和歌山県南紀のニュース/AGARA 紀伊民報

2024年11月16日(土)

児童が防災デイキャンプ 地震、土砂災害に備え

紙パックをはさみで切って皿やスプーンを作る児童(和歌山県田辺市龍神村湯ノ又で)
紙パックをはさみで切って皿やスプーンを作る児童(和歌山県田辺市龍神村湯ノ又で)
田辺市防災まちづくり課の職員が持参した市の折り畳み式テントを見学する児童
田辺市防災まちづくり課の職員が持参した市の折り畳み式テントを見学する児童
 地震や土砂災害に備えようと和歌山県田辺市龍神村湯ノ又の龍神小学校が24日、防災デイキャンプを実施した。防災に詳しい講師を迎え、全校児童10人が新聞紙でスリッパを作ったり、自炊体験をしたりしたほか、市の職員から土砂災害について話を聞いた。


 同校では年間を通した防災教育の一つとして、避難所に見立てた教室に1泊する避難生活の体験や市職員から防災について学ぶ防災キャンプを実施している。

 一昨年は新型コロナウイルスの影響で中止したが、「コロナ下でもできる防災教育を」と昨年からデイキャンプを実施。自然災害で龍神村が孤立した場合どうするか、防災を「自分ごと」として捉えることと互いに協力し合うことの大切さを学んでいる。

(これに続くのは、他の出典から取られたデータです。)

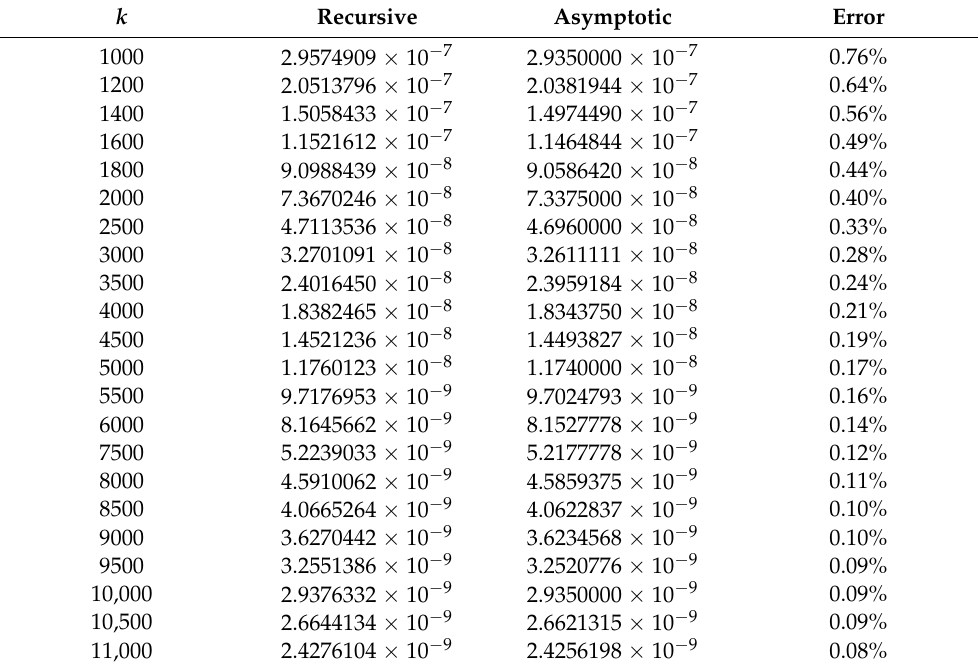
Table 2. Comparison of exact and asymptotic p k . m = 58.7, (cid:101) = 0.005, w = 1.0.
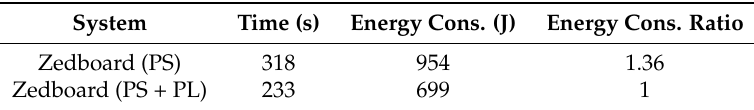
Table 7. Power dissipation of the Zedboard for the Vaihingen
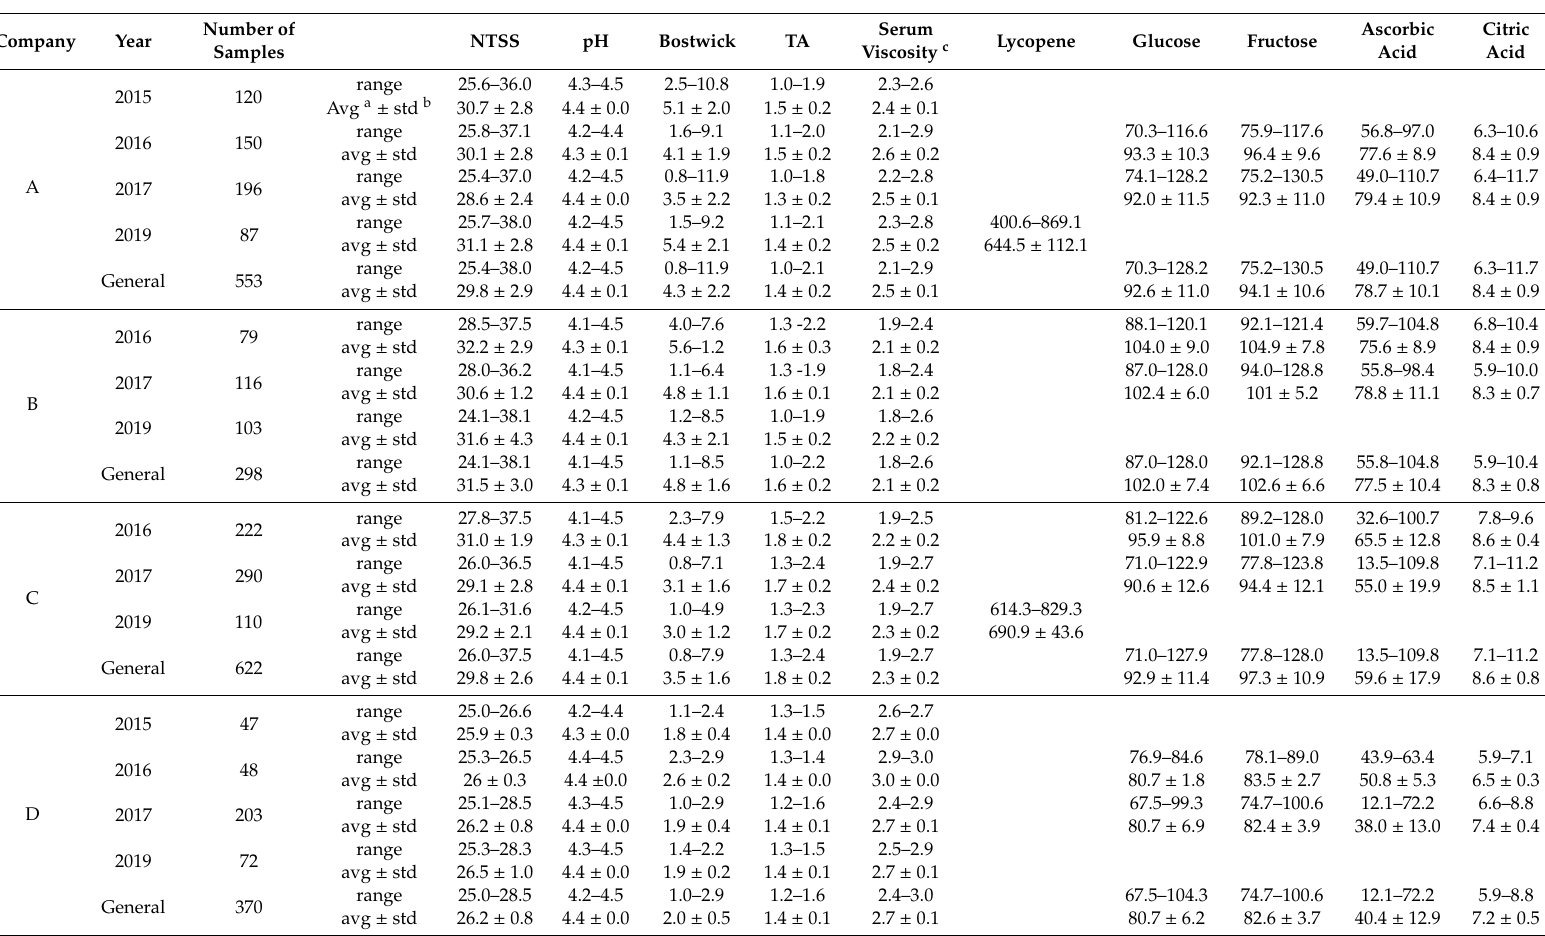
Table 1. Reference method results of quality parameters in tomato paste samples from 4 di ff erent companies at the 2015, 2016, 2017, and 2019 production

 この日は上富田町の「出張!ふれあいルーム」代表の幾島浩恵さんを講師に迎え、新聞紙で靴カバーにもなるスリッパ作りに挑戦。低学年の児童も短時間で完成させることができた。

 断水した時にトイレで困らない方法として、ビニール袋と凝固剤を使った処理の仕方を学んだ。水を入れたビニール袋に凝固剤を入れ、どのように固まるかの実験もした。「思った以上にしっかり固まっている」と児童らは感心していた。

 自炊体験では湯煎でご飯を炊き、レトルトカレーを試食。その際に利用するスプーンや皿も、児童らが紙パックをはさみで切って作った。幾島さんは「どんな形が使いやすいか自分で考えながら加工して」などと指導した。

 市防災まちづくり課の職員からは「土砂災害に備えて」のテーマで話を聞いた。職員が、土砂災害が起こる原因▽過去の龍神村での土砂災害▽防災パック(非常用持ち出し袋)の中身を考える―の3点をスライドを交えて説明した。児童は、職員が持参した市の折り畳み式テントも見学した。

 デイキャンプの締めくくりに児童らがこの日の感想を発表。「自作の食器は食べにくかったが、紙パックとかも役立つと分かった」「自分の家の周りの危険箇所をチェックしたい」などと話し、体験の効果をうかがわせていた。

 阿波宏樹校長は「自分で考え体験すれば、その時はうまくできなくても次はもっとうまくいく」と話した。